» EXCERPTED DATA:
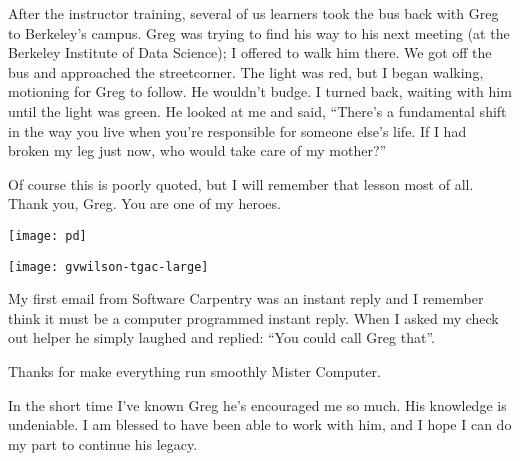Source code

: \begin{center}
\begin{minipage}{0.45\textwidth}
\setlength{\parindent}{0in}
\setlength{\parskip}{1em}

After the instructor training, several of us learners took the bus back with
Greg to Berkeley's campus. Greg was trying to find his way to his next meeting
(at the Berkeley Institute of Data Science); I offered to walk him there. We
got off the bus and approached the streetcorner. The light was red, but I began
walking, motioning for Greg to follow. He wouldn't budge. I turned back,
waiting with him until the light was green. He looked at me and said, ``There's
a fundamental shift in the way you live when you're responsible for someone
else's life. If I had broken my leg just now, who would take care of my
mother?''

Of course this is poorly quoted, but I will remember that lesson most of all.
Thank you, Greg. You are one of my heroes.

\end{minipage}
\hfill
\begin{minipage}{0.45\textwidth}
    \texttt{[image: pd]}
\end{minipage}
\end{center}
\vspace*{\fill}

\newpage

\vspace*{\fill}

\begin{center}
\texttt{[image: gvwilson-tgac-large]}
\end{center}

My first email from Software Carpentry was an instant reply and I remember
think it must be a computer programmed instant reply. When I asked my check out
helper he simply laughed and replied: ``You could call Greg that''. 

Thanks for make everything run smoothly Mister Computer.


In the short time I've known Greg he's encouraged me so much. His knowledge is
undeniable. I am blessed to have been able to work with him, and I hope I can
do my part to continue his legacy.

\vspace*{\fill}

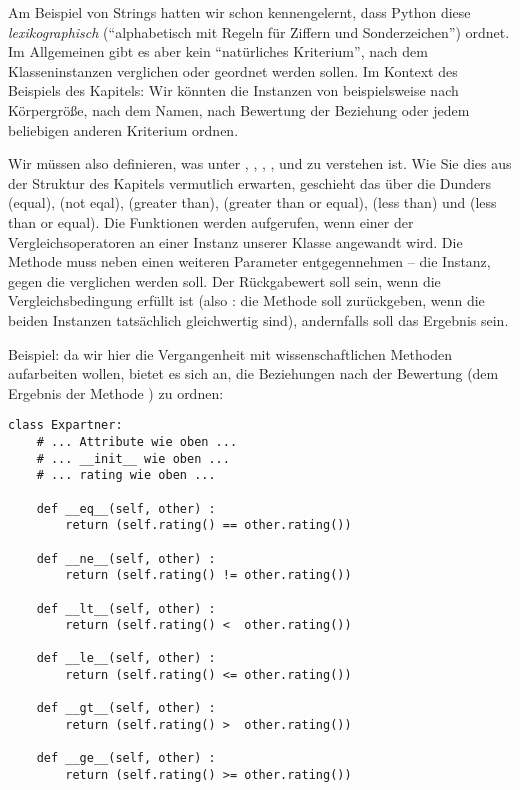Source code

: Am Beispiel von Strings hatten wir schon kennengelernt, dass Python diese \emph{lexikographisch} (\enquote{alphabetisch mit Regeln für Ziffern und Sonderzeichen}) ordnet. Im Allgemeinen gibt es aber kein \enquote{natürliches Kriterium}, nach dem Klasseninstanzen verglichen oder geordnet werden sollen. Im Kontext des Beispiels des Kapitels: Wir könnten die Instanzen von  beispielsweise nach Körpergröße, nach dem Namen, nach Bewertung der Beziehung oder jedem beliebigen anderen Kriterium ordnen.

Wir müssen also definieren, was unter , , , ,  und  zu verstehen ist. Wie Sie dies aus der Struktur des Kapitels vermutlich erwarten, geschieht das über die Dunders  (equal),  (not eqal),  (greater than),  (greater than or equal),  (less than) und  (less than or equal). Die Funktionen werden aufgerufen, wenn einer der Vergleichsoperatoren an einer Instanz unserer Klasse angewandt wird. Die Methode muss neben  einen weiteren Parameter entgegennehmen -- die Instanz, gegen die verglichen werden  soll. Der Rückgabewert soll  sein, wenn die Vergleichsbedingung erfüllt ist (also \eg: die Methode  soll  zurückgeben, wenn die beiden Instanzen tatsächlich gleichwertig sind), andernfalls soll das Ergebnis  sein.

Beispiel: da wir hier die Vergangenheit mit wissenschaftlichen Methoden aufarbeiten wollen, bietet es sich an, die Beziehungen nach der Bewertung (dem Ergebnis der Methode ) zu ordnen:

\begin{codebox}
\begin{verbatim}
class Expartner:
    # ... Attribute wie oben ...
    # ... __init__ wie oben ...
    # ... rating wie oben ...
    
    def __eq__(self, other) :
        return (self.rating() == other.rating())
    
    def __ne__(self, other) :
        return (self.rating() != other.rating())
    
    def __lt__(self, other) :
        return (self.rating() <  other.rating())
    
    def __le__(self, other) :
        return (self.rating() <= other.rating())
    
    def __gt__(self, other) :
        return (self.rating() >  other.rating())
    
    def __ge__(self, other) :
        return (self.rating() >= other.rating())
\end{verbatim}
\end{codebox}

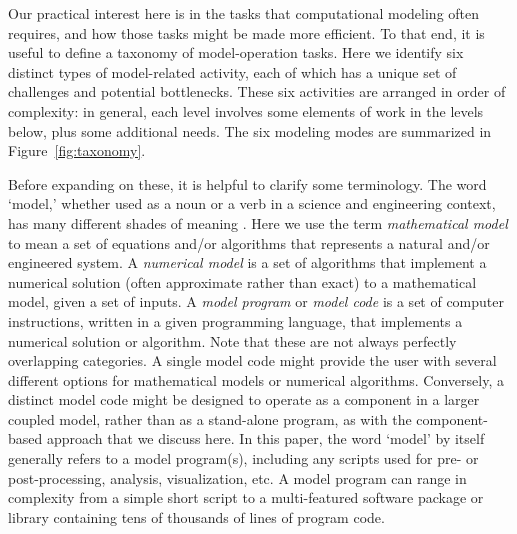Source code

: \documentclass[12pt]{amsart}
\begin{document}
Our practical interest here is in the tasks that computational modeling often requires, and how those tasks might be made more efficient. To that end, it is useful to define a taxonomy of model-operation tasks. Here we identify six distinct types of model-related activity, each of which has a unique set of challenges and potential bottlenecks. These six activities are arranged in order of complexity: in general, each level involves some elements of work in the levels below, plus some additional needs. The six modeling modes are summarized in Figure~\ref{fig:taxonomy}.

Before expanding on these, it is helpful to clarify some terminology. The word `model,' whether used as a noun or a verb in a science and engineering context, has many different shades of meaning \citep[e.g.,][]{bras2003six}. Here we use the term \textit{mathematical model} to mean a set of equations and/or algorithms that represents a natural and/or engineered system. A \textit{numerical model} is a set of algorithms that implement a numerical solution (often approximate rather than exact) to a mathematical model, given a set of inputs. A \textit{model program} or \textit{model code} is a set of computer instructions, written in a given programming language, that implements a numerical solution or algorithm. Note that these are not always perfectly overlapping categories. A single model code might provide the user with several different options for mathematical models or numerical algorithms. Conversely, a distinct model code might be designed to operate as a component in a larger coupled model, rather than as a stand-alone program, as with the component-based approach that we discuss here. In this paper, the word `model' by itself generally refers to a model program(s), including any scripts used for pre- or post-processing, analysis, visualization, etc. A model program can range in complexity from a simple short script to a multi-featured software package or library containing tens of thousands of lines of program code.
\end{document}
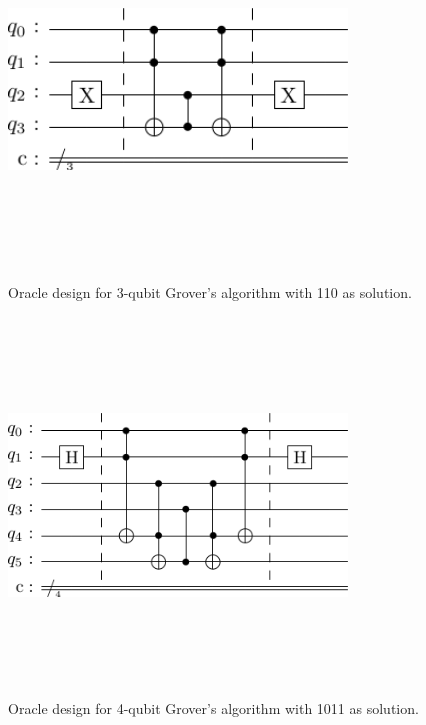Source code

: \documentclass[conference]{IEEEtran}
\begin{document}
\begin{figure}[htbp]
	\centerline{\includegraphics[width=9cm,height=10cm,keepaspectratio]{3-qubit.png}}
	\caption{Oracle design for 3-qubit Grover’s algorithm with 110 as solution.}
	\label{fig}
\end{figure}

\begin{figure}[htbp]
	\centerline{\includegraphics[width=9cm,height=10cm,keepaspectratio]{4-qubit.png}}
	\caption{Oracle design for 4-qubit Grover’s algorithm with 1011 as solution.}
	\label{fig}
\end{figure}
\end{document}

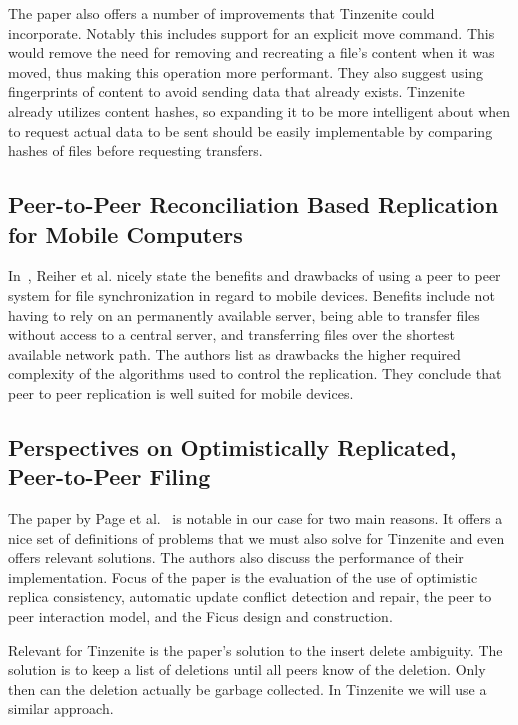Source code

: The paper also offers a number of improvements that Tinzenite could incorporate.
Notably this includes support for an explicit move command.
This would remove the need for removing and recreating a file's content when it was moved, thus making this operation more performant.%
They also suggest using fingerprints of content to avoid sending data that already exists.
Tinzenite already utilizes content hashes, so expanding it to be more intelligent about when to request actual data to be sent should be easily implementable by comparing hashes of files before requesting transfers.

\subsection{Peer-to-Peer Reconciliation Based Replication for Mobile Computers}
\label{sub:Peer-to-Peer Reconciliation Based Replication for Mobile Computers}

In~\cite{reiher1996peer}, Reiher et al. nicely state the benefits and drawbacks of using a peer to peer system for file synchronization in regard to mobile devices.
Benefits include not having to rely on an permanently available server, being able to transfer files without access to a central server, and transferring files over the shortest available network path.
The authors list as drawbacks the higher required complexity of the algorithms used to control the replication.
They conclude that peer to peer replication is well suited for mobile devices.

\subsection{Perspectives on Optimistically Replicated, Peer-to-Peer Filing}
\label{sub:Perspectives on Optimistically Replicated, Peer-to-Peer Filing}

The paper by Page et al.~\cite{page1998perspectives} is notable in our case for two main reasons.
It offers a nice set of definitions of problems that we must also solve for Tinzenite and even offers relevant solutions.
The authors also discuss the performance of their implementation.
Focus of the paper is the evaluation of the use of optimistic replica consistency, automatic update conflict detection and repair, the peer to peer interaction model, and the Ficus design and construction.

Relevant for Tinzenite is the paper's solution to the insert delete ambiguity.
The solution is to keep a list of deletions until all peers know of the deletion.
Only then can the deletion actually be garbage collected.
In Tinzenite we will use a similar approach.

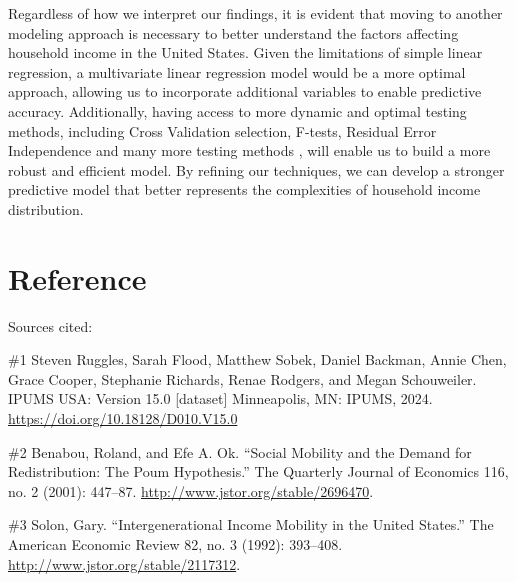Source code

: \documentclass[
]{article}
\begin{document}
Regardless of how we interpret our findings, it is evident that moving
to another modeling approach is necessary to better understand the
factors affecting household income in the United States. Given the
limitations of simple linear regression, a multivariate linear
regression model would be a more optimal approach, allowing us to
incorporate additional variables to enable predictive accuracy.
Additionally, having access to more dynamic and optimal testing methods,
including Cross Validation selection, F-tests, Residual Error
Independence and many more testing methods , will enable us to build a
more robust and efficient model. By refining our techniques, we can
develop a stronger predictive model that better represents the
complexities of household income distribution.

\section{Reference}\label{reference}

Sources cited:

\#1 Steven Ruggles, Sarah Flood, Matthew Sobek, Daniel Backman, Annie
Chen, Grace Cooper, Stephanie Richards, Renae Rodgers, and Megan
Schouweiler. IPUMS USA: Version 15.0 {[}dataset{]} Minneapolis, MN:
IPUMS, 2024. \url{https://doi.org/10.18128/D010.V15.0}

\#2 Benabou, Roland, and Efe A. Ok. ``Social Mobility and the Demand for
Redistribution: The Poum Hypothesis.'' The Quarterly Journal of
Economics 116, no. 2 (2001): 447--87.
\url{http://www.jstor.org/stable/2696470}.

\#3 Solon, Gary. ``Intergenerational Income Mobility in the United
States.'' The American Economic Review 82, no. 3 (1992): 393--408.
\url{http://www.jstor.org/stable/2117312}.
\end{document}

» TASK OBJECTIVE: The response must hold only the lines above from the line with "factors affecting household" through the line with "Additionally, having access", each copied exactly, both ends kept.

» FINAL ANSWER:
factors affecting household income in the United States. Given the
limitations of simple linear regression, a multivariate linear
regression model would be a more optimal approach, allowing us to
incorporate additional variables to enable predictive accuracy.
Additionally, having access to more dynamic and optimal testing methods,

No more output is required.